Many markets are matching markets, in which you can’t just choose what you want, even if you can afford it:you also have to be chosen. In these markets, prices don’t do all the work. For example, UCI doesn’t choose its new students by raising the tuition until just enough applications remain to fill the entering class; instead they set the price low enough so that lots of people apply, and then they choose from a big pool. (And UCI can’t just choose its students; it has to woo them in competition with other schools…) Other examples of matching markets are labor markets (workers can’t just choose where to work, nor can employers just choose who will work for them), school choice, and kidney exchange. I’ll illustrate with examples from these.

Bio:
Alvin Roth is the Craig and Susan McCaw Professor of Economics at Stanford University, and the GeorgeGund Professor Emeritus of Economics and Business Administration at Harvard. He shared the 2012 Nobel memorial prize in Economics. His research interests are in game theory, experimental economics, and market design.
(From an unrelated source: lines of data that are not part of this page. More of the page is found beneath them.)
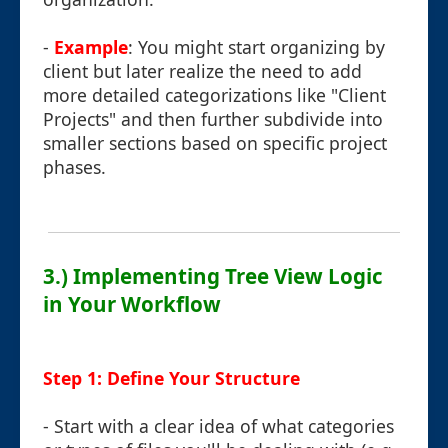
-
Example
: You might start organizing by
client but later realize the need to add
more detailed categorizations like "Client
Projects" and then further subdivide into
smaller sections based on specific project
phases.
3.) Implementing Tree View Logic
in Your Workflow
Step 1: Define Your Structure
- Start with a clear idea of what categories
He directed the redesign of the National Resident Matching Program, through which approximately twenty-five thousand doctors a year find their first employment as residents at American hospitals. He has also helped in the reorganization of the market for more senior physicians, as they pursue subspecialty training, and in other labor markets. He helped design the high school matching system used in New York City to match approximately eighty thousand students to high schools each year. He also helped redesign the matching system used in Boston Public Schools, for students of all ages. More recently, he has helped design school choice systems in several other large American cities. He is one of the organizers and designers of kidney exchange in the United States, which helps incompatible patient-donor pairs find life-saving compatible kidneys for transplantation.